I am pleased to say that we have had early philanthropic success beyond my expectations – over $15 million raised directly by board members coupled with leads generated through the board. However, I really consider our greatest success to be the community we have built among the board membership and how truly committed to our mission they have become.
One final piece of advice: nothing beats action. Stop talking about forming the board and get started. It won’t be perfect, there will be mishaps, learn from them and move forward.
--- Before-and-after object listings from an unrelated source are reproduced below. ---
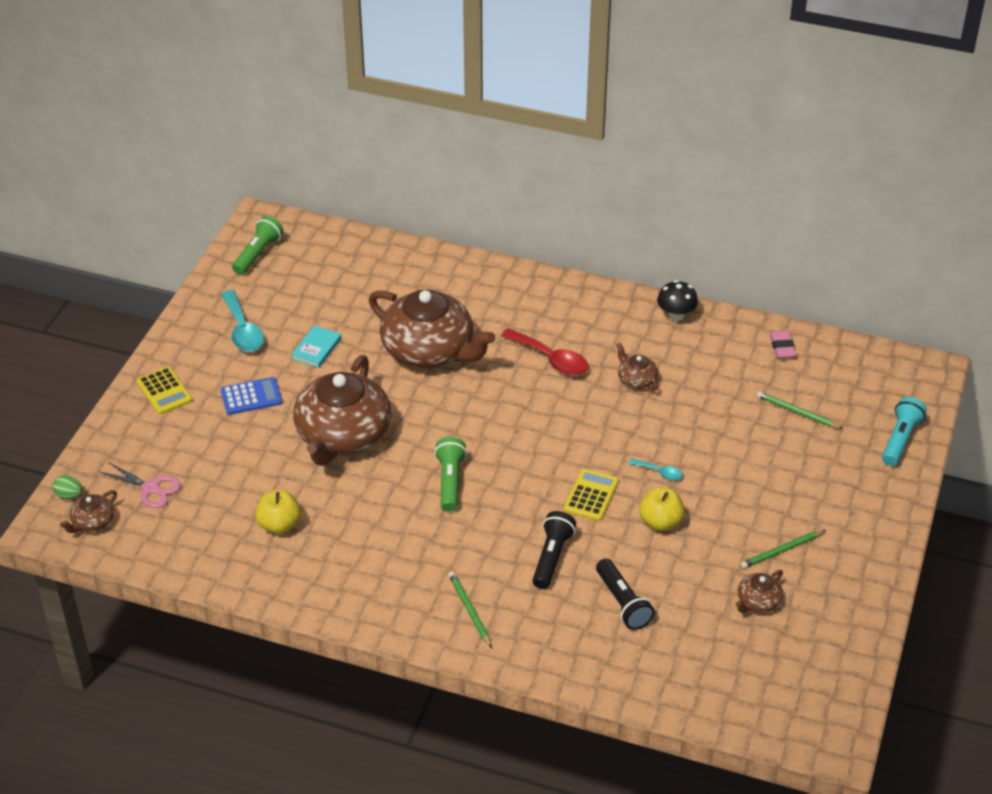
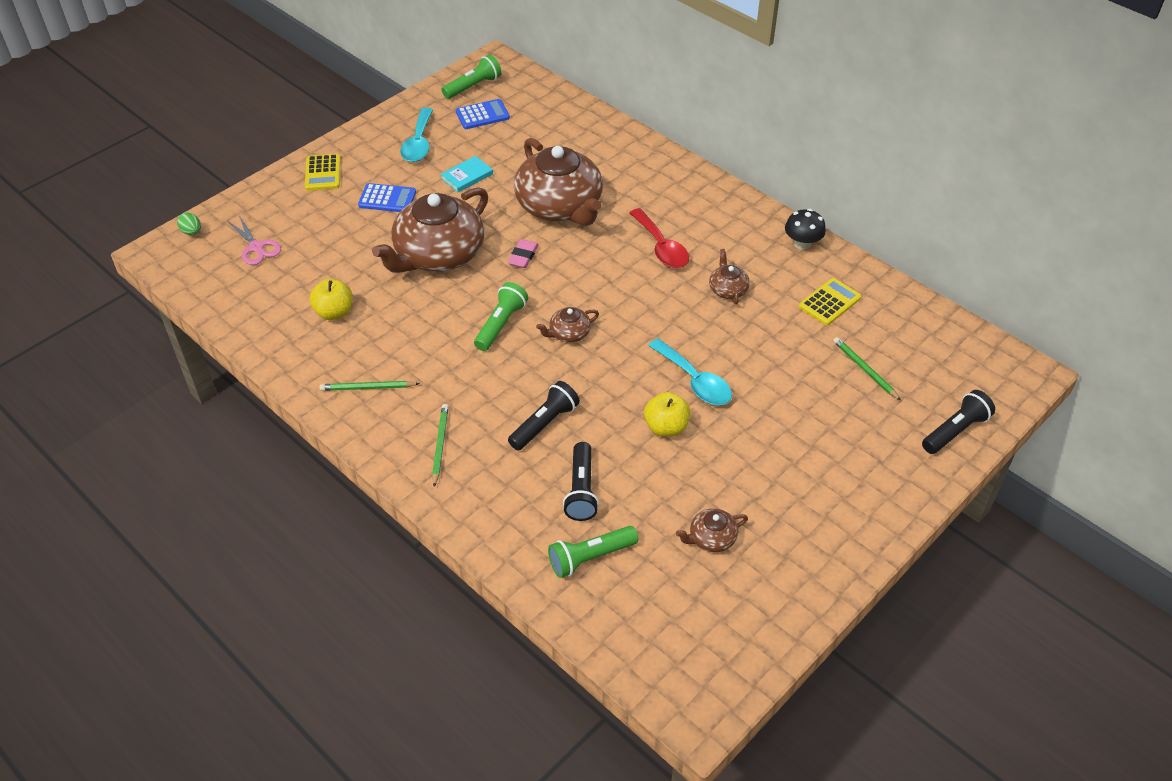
camera: 25 degrees right, 5 degrees up
(92, 522) = (193, 259): brown teapot -> brown teapot (569, 333)
(288, 281) = (482, 115): none -> blue calculator
(591, 495) = (617, 380): yellow calculator -> yellow calculator (829, 302)
(659, 472) = (695, 381): turquoise spoon -> turquoise spoon, size x1.92
(667, 656) = (590, 557): none -> green flashlight
(781, 551) = (766, 497): green pencil -> green pencil (367, 388)
(782, 347) = (888, 304): pink eraser -> pink eraser (523, 256)
(900, 440) = (955, 431): turquoise flashlight -> black flashlight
Dean Brach began his career with Mobil Oil in their Los Angeles downstream operations. He helped chart a 10-year strategic plan for Mobil’s West Coast operations that included market position, market expansion, mergers, and acquisitions. In 1995, Dean Brach became a marketing strategy consultant for Ernst and Young. In that capacity, he worked with clients to coordinate an integrated communication plan and helped define products and analyze pricing scenarios, competitors, and distribution channels.
Dean Brach left Ernst and Young in 1996 to help found the SQAD Company, of which he then became the Vice President and CFO. During his time there, he was awarded three patents for innovative marketing inventions.
Dean Brach sold his stake in the SQAD Company and turned his skills and energy towards the non-profit sector. He became the Director of Operations for the Midtown Center for Boys. His role later expanded to his being the Executive Director of the entire Midtown Educational Foundation, a Chicago-based non-profit organization. The Foundation sponsors programs to help inner-city youth achieve academic excellence and develop strong moral character.
In 2004, Dean Brach returned to his high school alma mater, St. John’s College High School, in Washington, D.C., where he served as Vice President. In this capacity, he oversaw all fundraising, alumni relations and external communications. He also directed the production of all external communications, including the publishing of an award-winning alumni magazine.
After seven years at St. John’s, he took a year sabbatical working as the Chief of Staff for Congressman Jeff Fortenberry. After spending time as the Director of Development for the Sellinger School of Business at Loyola University of Maryland, he joined CUA in his current role.
Dean Brach, the father of eight children, resides in Washington, D.C. with his wife Liz.